[Collected data]
- Opening Delimiter -

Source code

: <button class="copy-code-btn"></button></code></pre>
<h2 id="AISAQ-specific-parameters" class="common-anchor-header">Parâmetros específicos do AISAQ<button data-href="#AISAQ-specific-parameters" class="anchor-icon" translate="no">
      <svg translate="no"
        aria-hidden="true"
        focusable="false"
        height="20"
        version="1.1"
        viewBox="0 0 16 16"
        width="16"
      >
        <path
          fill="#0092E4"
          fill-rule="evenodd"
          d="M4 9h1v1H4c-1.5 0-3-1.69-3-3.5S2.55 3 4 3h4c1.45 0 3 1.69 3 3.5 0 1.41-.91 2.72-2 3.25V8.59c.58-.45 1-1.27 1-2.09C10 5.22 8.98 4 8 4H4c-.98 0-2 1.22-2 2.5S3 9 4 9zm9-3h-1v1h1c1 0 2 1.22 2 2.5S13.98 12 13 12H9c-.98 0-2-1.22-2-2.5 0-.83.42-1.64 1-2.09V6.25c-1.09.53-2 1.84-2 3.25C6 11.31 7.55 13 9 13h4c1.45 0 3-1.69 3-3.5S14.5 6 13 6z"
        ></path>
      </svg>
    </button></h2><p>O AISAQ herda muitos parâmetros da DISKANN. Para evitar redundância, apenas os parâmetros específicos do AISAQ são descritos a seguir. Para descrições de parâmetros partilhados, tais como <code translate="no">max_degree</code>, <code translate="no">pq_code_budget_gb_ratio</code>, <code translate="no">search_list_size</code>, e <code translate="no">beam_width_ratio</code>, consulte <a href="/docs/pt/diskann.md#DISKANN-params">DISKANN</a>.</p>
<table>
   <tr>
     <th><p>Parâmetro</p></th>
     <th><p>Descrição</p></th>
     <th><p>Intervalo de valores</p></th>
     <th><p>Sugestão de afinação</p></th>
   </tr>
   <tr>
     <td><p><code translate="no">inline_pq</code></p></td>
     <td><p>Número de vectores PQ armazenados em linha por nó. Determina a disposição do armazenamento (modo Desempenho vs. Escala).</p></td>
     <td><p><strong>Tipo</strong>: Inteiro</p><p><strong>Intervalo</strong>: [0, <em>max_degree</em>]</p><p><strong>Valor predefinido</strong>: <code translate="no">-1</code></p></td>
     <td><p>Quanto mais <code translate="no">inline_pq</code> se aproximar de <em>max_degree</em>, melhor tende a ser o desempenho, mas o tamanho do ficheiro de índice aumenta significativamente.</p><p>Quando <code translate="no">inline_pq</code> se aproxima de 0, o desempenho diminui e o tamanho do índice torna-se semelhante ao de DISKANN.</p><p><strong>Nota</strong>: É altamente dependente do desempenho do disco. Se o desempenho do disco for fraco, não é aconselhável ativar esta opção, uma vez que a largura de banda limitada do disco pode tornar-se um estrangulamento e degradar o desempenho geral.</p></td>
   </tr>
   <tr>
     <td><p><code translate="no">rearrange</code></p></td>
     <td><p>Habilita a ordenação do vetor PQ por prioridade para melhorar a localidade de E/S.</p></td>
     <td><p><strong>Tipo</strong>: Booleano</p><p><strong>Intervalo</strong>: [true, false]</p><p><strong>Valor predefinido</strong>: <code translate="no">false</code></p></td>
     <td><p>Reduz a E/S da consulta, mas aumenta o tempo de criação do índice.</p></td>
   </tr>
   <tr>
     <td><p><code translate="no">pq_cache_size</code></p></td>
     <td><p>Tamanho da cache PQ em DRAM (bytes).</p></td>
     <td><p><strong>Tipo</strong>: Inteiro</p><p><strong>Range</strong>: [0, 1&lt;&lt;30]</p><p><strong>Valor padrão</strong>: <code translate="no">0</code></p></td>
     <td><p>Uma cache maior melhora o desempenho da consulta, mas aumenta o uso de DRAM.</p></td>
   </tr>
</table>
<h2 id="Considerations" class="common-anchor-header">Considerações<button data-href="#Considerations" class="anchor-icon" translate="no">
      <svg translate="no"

- Closing Delimiter -

## What is being asked
Collect each line from the items above that contains the string "false".

## Exercise output
        focusable="false"
     <td><p><strong>Tipo</strong>: Booleano</p><p><strong>Intervalo</strong>: [true, false]</p><p><strong>Valor predefinido</strong>: <code translate="no">false</code></p></td>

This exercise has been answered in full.